Required work
(a) Reproduce the stretch from "Last week we" through "had an argument." of the sexting article word for word.
(b) Write the next part of the article on the Nottinghamshire police sexting letter, picking up after its final sentence.

Last week we learned that Nottinghamshire police have distributed a letter to all of their schools, warning teachers and parents of the “grave concerns” they have about young people engaged in ‘sexting’, or the sharing of explicit or sexually provocative images using technology. The letter goes on to cite a couple of specific cases, including one where a teenage girl who sent a topless photo to her boyfriend was given a caution, along with her boyfriend who shared the image with his friends after the couple had an argument.
There’s no doubt that both of the children involved committed a serious crime, as the laws about the creation and distribution of child abuse images are very clear. What is concerning though is the message this sends out to children and their parents. At a time where sex education and e-safety work in schools is finally starting to get across a positive and helpful message to young people, here we have a draconian edict from the authorities threatening to undo a lot of hard work.
The excellent ‘So You Got Naked Online’ resource for young people produced by South West Grid for Learning, in a section on who can help you, states:
“The Law is on your side and was not designed to punish young people for making mistakes whilst experimenting with their sexuality. The law is aimed firmly at those who choose to trade or profit from sexual pictures of children.”

[Page images and their extracted text]
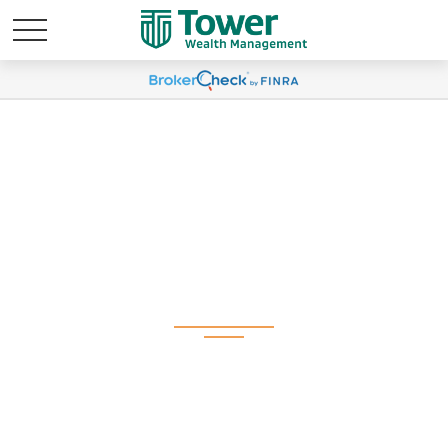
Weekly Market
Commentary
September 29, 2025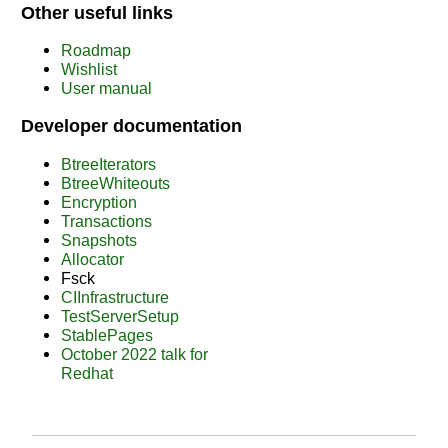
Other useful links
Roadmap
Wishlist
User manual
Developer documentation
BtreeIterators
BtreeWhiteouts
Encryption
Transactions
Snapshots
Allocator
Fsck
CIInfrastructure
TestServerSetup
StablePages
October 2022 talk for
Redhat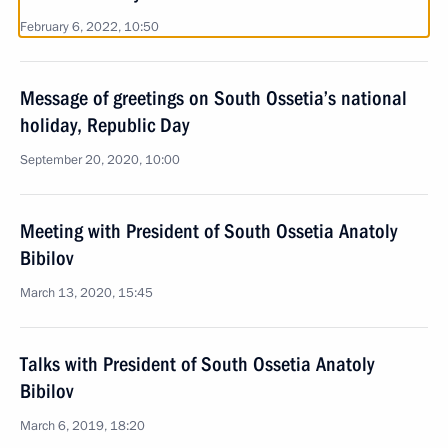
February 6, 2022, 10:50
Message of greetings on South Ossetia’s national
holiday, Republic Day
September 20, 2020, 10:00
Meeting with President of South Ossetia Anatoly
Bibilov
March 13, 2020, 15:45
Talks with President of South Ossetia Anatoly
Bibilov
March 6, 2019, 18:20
* * *
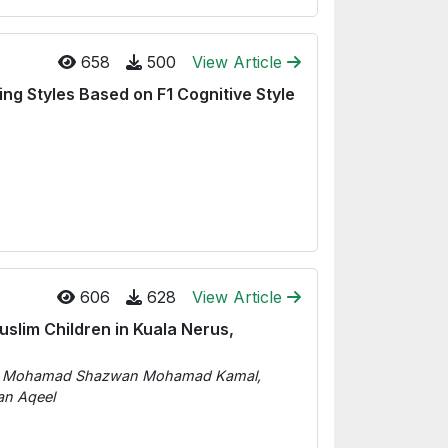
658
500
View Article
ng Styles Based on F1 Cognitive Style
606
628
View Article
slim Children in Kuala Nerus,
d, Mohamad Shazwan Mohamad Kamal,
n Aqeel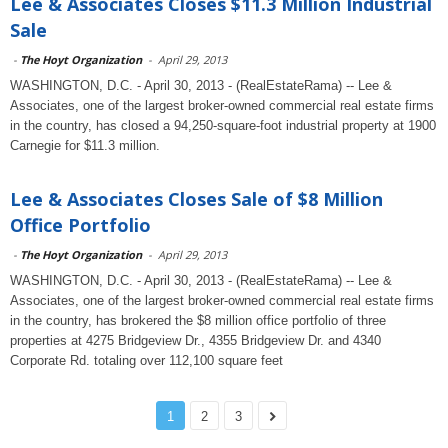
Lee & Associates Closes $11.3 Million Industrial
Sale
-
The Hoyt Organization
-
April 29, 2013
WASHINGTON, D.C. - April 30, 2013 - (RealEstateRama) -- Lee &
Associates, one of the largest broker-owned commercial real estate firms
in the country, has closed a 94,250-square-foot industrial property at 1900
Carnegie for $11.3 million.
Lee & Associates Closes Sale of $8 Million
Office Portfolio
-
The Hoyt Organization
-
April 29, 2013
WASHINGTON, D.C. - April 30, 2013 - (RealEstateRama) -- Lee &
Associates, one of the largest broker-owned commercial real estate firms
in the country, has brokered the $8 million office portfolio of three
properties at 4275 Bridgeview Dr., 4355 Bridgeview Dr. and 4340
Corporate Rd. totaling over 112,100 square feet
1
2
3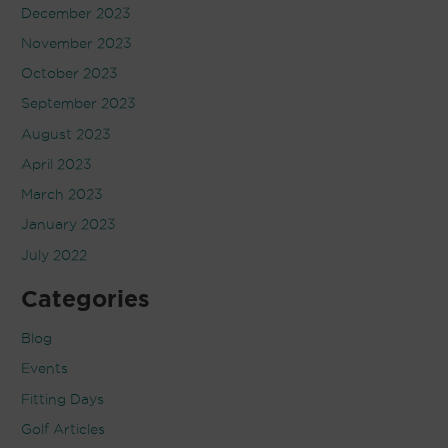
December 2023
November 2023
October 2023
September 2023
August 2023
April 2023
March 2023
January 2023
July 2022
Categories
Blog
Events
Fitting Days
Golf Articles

Solved tasks
(a)
Last week we learned that Nottinghamshire police have distributed a letter to all of their schools, warning teachers and parents of the “grave concerns” they have about young people engaged in ‘sexting’, or the sharing of explicit or sexually provocative images using technology. The letter goes on to cite a couple of specific cases, including one where a teenage girl who sent a topless photo to her boyfriend was given a caution, along with her boyfriend who shared the image with his friends after the couple had an argument.

(b)
This statement is based on the ACPO (Association of Chief Police Officers) lead position that was produced in cooperation with CEOP (Child Exploitation and Online Protection Centre). The following sections clarify this position (use of bold type is my own):
First time offenders should not usually face prosecution for such activities, instead an investigation to ensure that the young person is not at any risk and the use of established education programmes should be utilised. CEOP accept that in some cases, e.g. persistent offenders, a more robust approach may be called for- for example the use of reprimands. It is recommended that prosecution options are avoided, in particular the use legislation that would attract sex offender registration.
ACPO does not support the prosecution or criminalisation of children for taking indecent images of themselves and sharing them. Being prosecuted through the criminal justice system is likely to be distressing and upsetting for children, especially if they are convicted and punished. The label of ‘sex offender’ that would be applied to a child or young person convicted of such offences is regrettable, unjust and clearly detrimental to their future health and wellbeing.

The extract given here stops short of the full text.